*About this task*
Copy every line of text in the entries below, character for character, and leave the pictures out of your answer.

-------

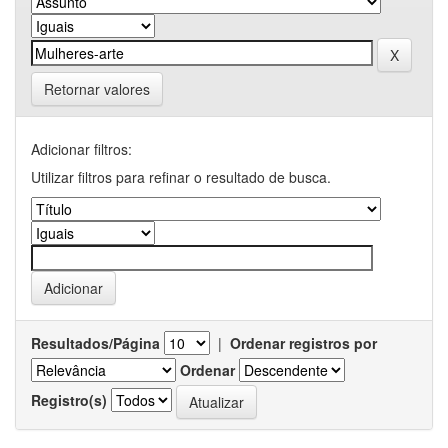
Retornar valores
Adicionar filtros:
Utilizar filtros para refinar o resultado de busca.
Resultados/Página
|
Ordenar registros por
Ordenar
Registro(s)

-------

*Solution to the problem*
Retornar valores
Adicionar filtros:
Utilizar filtros para refinar o resultado de busca.
Resultados/Página
|
Ordenar registros por
Ordenar
Registro(s)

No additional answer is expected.